Paul has talked about the Greenwashing of commercial products. Feel good solutions that don't really do anything for the environment. There is a serious problem with Western culture and it's over consumption. Especially with cheap disposable items. Of course also it being cheaper to buy something new than get it fixed, if you can even find parts or someone to repair things.

The hard thing is getting the public aware and caring about these things. They seem quick to jump on feel good "solutions" but less quick to make sacrifices to their way of life. As long as they can still consume and live comfortably, while buying Greenwashed products and doing minimal effort solutions they not only continue to create the problem but act self righteous about how they are the solution.

It took me 3 yrs to build up enough trash on my homestead to take into town to the dump. 3 yrs to produce 13 45 gallon bags of trash. Most of which was plastic and styrofoam which was bulky. This a big part of how I have been making a difference. By reducing my waste dramatically. But I also have a 40 acre property that I am developing into a permaculture homestead. Which is another way to make a difference. So I look around at what is going on in the world as standard practice and I am horrified at the lack of concern for the environment , the cost of the rampant consumerism, and disposable products.

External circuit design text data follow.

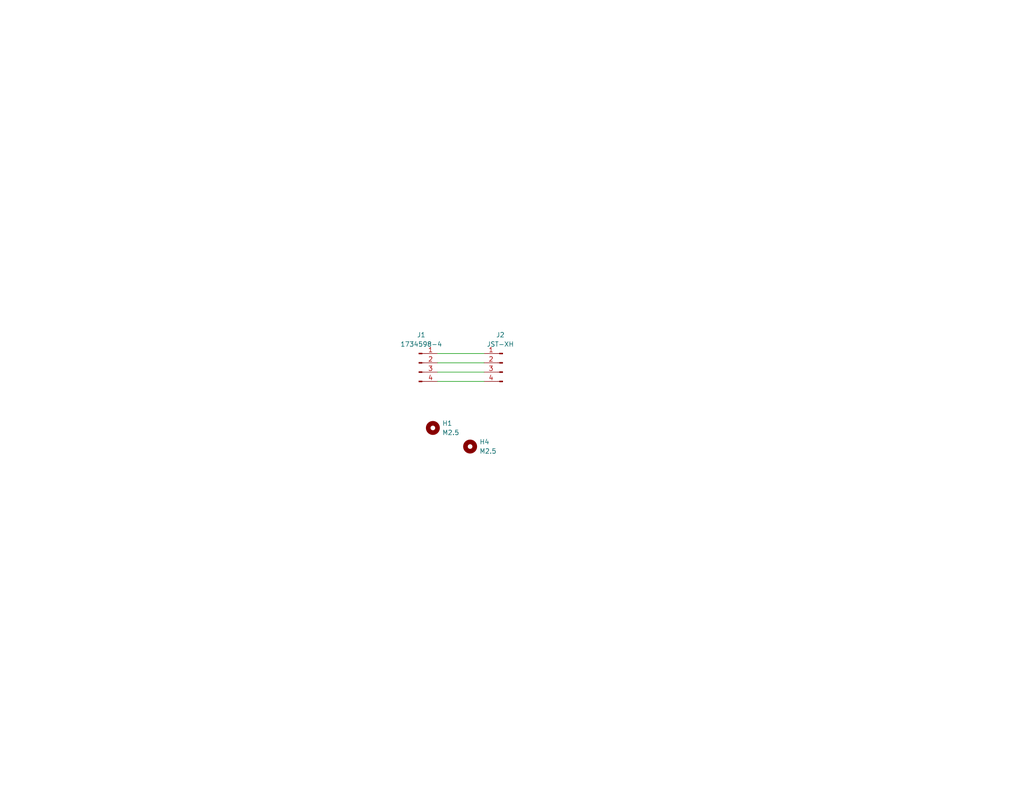
<source format=kicad_sch>
(kicad_sch (version 20230121) (generator eeschema)

  (uuid fe9b0b5d-f651-418c-ae43-1f38a4f6780e)

  (paper "USLetter")

  (title_block
    (title "TE Load Cell Connector Adapter")
    (date "2023-10-26")
    (rev "v1")
    (company "Sun Devil Motorsports")
  )

  


  (wire (pts (xy 119.38 101.6) (xy 132.08 101.6))
    (stroke (width 0) (type default))
    (uuid 1f23d8b0-fd65-4df9-a6c7-7ef73d34e05c)
  )
  (wire (pts (xy 119.38 104.14) (xy 132.08 104.14))
    (stroke (width 0) (type default))
    (uuid 4549957f-5360-4487-9306-7d06468f58a2)
  )
  (wire (pts (xy 119.38 99.06) (xy 132.08 99.06))
    (stroke (width 0) (type default))
    (uuid 53c1e779-67ae-49d9-b645-ad535448d036)
  )
  (wire (pts (xy 119.38 96.52) (xy 132.08 96.52))
    (stroke (width 0) (type default))
    (uuid f6d60218-b4dd-425c-b33a-039922582da9)
  )

  (symbol (lib_id "Connector:Conn_01x04_Pin") (at 137.16 99.06 0) (mirror y) (unit 1)
    (in_bom yes) (on_board yes) (dnp no)
    (uuid 1f76cd4d-e9ba-4fd5-8ba9-bf489b44c65c)
    (property "Reference" "J2" (at 136.525 91.44 0)
      (effects (font (size 1.27 1.27)))
    )
    (property "Value" "JST-XH" (at 136.525 93.98 0)
      (effects (font (size 1.27 1.27)))
    )
    (property "Footprint" "Connector_JST:JST_XH_B4B-XH-AM_1x04_P2.50mm_Vertical" (at 137.16 99.06 0)
      (effects (font (size 1.27 1.27)) hide)
    )
    (property "Datasheet" "~" (at 137.16 99.06 0)
      (effects (font (size 1.27 1.27)) hide)
    )
    (pin "1" (uuid 95a7763b-9871-4641-91b8-3cc4462f0e58))
    (pin "2" (uuid c85cfd68-c61a-4d1c-bfe3-99a8cacaef65))
    (pin "3" (uuid b5013fd3-db9e-4dae-83f5-6218d2694418))
    (pin "4" (uuid 97ea738f-2866-40fb-b806-b7f0ec25efc5))
    (instances
      (project "loadcelladapter"
        (path "/fe9b0b5d-f651-418c-ae43-1f38a4f6780e"
          (reference "J2") (unit 1)
        )
      )
    )
  )

  (symbol (lib_id "Mechanical:MountingHole") (at 128.27 121.92 0) (unit 1)
    (in_bom yes) (on_board yes) (dnp no) (fields_autoplaced)
    (uuid 610396a6-89ce-41ac-b4fd-606a331321a9)
    (property "Reference" "H4" (at 130.81 120.65 0)
      (effects (font (size 1.27 1.27)) (justify left))
    )
    (property "Value" "M2.5" (at 130.81 123.19 0)
      (effects (font (size 1.27 1.27)) (justify left))
    )
    (property "Footprint" "MountingHole:MountingHole_3.2mm_M3" (at 128.27 121.92 0)
      (effects (font (size 1.27 1.27)) hide)
    )
    (property "Datasheet" "~" (at 128.27 121.92 0)
      (effects (font (size 1.27 1.27)) hide)
    )
    (instances
      (project "loadcelladapter"
        (path "/fe9b0b5d-f651-418c-ae43-1f38a4f6780e"
          (reference "H4") (unit 1)
        )
      )
    )
  )

  (symbol (lib_id "Mechanical:MountingHole") (at 118.11 116.84 0) (unit 1)
    (in_bom yes) (on_board yes) (dnp no) (fields_autoplaced)
    (uuid 8d9197c3-7689-49b8-ad2d-38d522880572)
    (property "Reference" "H1" (at 120.65 115.57 0)
      (effects (font (size 1.27 1.27)) (justify left))
    )
    (property "Value" "M2.5" (at 120.65 118.11 0)
      (effects (font (size 1.27 1.27)) (justify left))
    )
    (property "Footprint" "MountingHole:MountingHole_3.2mm_M3" (at 118.11 116.84 0)
      (effects (font (size 1.27 1.27)) hide)
    )
    (property "Datasheet" "~" (at 118.11 116.84 0)
      (effects (font (size 1.27 1.27)) hide)
    )
    (instances
      (project "loadcelladapter"
        (path "/fe9b0b5d-f651-418c-ae43-1f38a4f6780e"
          (reference "H1") (unit 1)
        )
      )
    )
  )

  (symbol (lib_id "Connector:Conn_01x04_Pin") (at 114.3 99.06 0) (unit 1)
    (in_bom yes) (on_board yes) (dnp no) (fields_autoplaced)
    (uuid b185f189-cebc-4971-8076-59c62e721e60)
    (property "Reference" "J1" (at 114.935 91.44 0)
      (effects (font (size 1.27 1.27)))
    )
    (property "Value" "1734598-4" (at 114.935 93.98 0)
      (effects (font (size 1.27 1.27)))
    )
    (property "Footprint" "teconn:CONN4_1734598-4" (at 114.3 99.06 0)
      (effects (font (size 1.27 1.27)) hide)
    )
    (property "Datasheet" "~" (at 114.3 99.06 0)
      (effects (font (size 1.27 1.27)) hide)
    )
    (pin "1" (uuid da0f21a4-7451-4acd-9b4f-3cbb9e0b0288))
    (pin "2" (uuid 3c31a5c8-79f9-4c41-ba6d-34b6873a9f07))
    (pin "3" (uuid 4c944761-d47b-4365-a0c3-c7e0f356f509))
    (pin "4" (uuid 8a603a01-9e54-4c51-9aff-fe0fe38cf560))
    (instances
      (project "loadcelladapter"
        (path "/fe9b0b5d-f651-418c-ae43-1f38a4f6780e"
          (reference "J1") (unit 1)
        )
      )
    )
  )

  (sheet_instances
    (path "/" (page "1"))
  )
)

</source>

There is a lot of press right now about the kids marching and protesting about Climate Change. But this is not new, the children have been speaking out about the environment and questioning the adults dedication for a long time.

For example Severn Cullis-Suzuki at the Rio Earth Summit 1992. For this she received the UN Environment Program's Global 500 Award in Beijing the following year. But did the adults take action? No not really, thus the mess we are in still today.